In this sense, he gives the example of the Girona painter Joan-Josep Tharrats: “when he was still alive, we dedicated an exhibition to him, but his painting was so advanced that he only sold one painting. Shortly after he died, we held a tribute show with the same works and almost everything was sold.’

Most importantly, quality

«Trends come and go, the important thing is to have quality and that’s hard to find», acknowledges Mascort, who each year receives proposals from between fifty and sixty artists. “In the end we only have one or two left, because the most important thing, above all, out of respect for the artist and the customer, is quality”, says the head of El Claustre, who he plans exhibitions two or three years in advance, “because it’s not about having 25 paintings by a painter, but rather having his 25 best paintings”.

“Whether El Claustre helped them start their careers or whether they already had a very established career, we are very proud of all our artists and end up having an intense personal relationship with them,” he continues.

In these four decades, El Claustre has seen how artistic careers were forged, but also collections, both of painting -predominant in the gallery- and of sculpture: “painting customers can occasionally buy sculpture, but, on the other hand , the one in sculpture, is very faithful to him, even though he is not a mathematician, becauseè in the end it is the work of art that chooses you, many people come with an idea and when they are here, they fall in love with something completely different. Sometimes it works for a heartbeat.”

The bulk of its customers are from Girona and Barcelona with a second residence, although they also have English, French or Swiss. In the last five years, he explains, has broken in with force «many American customers, who comes by, on a bicycle, and ends up falling in love with Girona». “Americans like to buy art and it’s very expensive in their country, here they find a lot of quality at prices they can’t even dream of”, says Mascort, who explains that they usually opt for contemporary art, but also “for landscapes they’ve seen , like Girona or Cadaqués”.

More than 2,000 members

«We take great care of our customers, because they need to feel that buying art is a pleasure», continues Marià Mascort. In this sense, they work for “breaking the myth that buying art is for cultural and economic elites».

Marià Mascort, in one of the rooms on Carrer Nou. MARC MARTI FONT


It does this with systems such as financing the purchase of works of art or fixed fees. Currently, the gallery has more than 2,000 members who pay a monthly amount to make a piggy bank when there is a piece that interests them: “it’s a system that works, because people can have the art they like at home, without the price being an impediment”.

After the pandemic, an important part of this relationship with the customer takes place online, but the internet, Mascort assures, is for El Claustre “a contact channel, not a sales channel”: “we don’t sell online because you have to see and feel the art”.

After years without participating in fairs or doing so indirectly, contributing works to galleries outside, the Girona gallery is now resuming its final activity.
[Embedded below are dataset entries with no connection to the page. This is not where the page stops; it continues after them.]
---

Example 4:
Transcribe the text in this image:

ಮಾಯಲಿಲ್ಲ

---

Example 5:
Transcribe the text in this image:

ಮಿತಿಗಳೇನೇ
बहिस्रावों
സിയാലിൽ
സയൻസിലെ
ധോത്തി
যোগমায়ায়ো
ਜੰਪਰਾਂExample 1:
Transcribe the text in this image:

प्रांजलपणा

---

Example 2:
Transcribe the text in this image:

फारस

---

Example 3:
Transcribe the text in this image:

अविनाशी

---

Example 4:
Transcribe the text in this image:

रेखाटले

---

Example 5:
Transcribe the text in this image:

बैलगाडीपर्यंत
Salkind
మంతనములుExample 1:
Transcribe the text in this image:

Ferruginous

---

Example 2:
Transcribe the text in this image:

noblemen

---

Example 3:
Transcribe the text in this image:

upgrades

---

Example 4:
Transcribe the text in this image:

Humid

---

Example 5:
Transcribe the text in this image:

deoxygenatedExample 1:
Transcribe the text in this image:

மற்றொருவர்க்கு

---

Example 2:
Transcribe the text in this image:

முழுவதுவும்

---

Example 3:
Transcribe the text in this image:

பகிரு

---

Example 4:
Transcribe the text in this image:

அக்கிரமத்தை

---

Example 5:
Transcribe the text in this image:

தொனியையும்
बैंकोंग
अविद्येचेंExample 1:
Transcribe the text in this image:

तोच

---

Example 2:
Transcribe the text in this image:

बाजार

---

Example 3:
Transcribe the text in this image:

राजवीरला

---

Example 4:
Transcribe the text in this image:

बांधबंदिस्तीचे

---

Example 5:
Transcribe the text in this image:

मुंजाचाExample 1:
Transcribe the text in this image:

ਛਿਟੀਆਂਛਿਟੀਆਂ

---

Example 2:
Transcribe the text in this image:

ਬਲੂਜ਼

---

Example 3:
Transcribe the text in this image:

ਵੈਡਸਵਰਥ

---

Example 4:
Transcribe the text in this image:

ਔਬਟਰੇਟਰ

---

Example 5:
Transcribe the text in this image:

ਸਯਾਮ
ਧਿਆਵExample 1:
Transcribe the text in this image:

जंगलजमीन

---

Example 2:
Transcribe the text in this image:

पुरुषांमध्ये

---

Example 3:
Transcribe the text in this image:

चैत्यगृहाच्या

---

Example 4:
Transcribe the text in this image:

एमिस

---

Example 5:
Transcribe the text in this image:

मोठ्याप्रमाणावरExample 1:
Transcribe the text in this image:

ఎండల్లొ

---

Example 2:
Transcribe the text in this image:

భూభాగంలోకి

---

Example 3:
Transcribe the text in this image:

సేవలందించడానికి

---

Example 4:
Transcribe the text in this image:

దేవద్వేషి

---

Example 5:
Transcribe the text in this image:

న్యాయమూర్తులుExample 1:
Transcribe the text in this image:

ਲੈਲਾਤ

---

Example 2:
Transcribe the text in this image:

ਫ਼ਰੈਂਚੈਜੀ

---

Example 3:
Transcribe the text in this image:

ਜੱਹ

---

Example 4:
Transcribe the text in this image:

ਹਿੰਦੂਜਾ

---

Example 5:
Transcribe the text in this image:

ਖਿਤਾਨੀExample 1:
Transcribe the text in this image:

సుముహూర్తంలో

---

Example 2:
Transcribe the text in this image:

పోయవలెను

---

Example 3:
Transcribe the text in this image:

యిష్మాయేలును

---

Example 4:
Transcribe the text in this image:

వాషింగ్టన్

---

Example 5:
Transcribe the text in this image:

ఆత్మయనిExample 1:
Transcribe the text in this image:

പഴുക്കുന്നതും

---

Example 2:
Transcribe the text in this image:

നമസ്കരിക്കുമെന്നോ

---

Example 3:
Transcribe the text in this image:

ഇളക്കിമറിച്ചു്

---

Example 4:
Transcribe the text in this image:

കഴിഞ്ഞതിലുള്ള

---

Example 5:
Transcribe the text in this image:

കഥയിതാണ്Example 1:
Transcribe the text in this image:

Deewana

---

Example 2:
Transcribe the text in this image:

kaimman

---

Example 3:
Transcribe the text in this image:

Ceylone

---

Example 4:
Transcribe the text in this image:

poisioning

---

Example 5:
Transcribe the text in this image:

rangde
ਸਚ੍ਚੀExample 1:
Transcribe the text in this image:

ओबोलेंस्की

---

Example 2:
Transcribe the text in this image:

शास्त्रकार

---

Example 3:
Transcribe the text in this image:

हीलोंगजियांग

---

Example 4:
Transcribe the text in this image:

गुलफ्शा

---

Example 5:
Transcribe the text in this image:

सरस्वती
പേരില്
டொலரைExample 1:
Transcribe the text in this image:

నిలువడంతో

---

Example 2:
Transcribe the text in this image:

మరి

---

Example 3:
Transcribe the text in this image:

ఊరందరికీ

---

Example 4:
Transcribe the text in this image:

The first was the Los Angeles art fair, in February, which they took as “an opportunity to publicize the gallery and above all the artists here”.

The celebrations, in September

Although the gallery’s birthday is this month, it will not be until September that El Claustre celebrates the anniversarye. It will be with the start of the new season, with a dinner in which he will present the commemorative book of the last five years, a special book because it includes the death of Nuri Yglesias, founder and soul of the gallery, in the summer of 2020.